● **ASSIGNED TASK**:
Below are the records; copy exactly the stretch from the line containing "pinky mcp: (132, 228)" through the line containing "thumb cmc: (149, 123)", both ends included, and nothing else.

___ TASK INPUTS

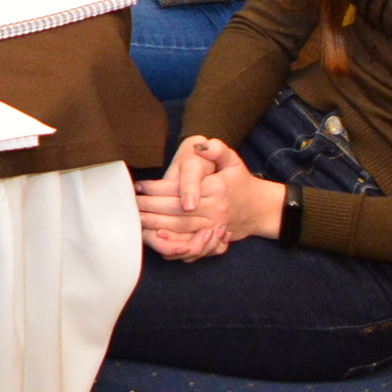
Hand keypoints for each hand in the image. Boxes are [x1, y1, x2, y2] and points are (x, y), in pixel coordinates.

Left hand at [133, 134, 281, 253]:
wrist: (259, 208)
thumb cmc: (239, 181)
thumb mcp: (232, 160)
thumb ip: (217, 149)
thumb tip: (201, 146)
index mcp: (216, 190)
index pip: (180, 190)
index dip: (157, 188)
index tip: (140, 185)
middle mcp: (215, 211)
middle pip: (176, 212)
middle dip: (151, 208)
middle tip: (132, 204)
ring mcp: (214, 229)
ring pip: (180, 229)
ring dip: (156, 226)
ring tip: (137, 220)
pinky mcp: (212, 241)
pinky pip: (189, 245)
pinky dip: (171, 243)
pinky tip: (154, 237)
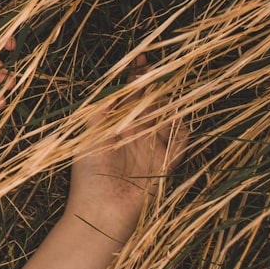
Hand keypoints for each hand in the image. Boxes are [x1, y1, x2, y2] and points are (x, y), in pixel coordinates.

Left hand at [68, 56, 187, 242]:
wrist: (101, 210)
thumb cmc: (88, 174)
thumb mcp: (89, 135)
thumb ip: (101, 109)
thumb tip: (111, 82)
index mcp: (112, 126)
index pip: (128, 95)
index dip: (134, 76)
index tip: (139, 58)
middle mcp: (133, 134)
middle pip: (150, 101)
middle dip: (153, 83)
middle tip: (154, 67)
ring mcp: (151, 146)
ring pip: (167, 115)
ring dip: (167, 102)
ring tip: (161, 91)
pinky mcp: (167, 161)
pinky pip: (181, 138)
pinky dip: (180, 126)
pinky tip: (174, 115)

______
___ TASK INPUTS

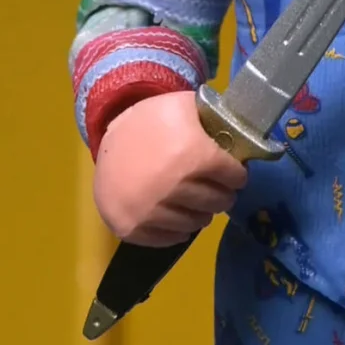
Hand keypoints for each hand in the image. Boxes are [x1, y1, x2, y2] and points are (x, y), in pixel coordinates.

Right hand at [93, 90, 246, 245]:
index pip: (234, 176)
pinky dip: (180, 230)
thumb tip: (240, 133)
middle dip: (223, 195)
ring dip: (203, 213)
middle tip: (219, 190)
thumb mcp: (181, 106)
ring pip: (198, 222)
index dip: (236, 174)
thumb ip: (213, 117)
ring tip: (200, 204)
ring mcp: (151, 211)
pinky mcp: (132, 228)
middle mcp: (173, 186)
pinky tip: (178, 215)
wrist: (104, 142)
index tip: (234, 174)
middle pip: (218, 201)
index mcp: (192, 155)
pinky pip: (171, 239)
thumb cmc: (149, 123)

______
___ TASK INPUTS

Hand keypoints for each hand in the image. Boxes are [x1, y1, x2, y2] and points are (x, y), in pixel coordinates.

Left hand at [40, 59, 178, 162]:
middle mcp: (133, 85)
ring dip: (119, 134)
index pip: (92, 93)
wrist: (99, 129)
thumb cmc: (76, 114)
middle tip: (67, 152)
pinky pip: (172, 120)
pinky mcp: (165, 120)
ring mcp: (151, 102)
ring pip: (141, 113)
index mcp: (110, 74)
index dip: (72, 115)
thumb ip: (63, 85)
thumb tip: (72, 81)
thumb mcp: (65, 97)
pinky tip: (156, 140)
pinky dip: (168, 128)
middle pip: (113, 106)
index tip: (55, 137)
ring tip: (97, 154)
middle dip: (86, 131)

______

● **TASK OUTPUT**:
pinky mcp: (132, 228)
middle mcp: (173, 186)
pinky tip: (178, 215)
wrist: (104, 142)
index tip: (234, 174)
middle pip: (218, 201)
index mcp: (192, 155)
pinky pip: (171, 239)
thumb cmc: (149, 123)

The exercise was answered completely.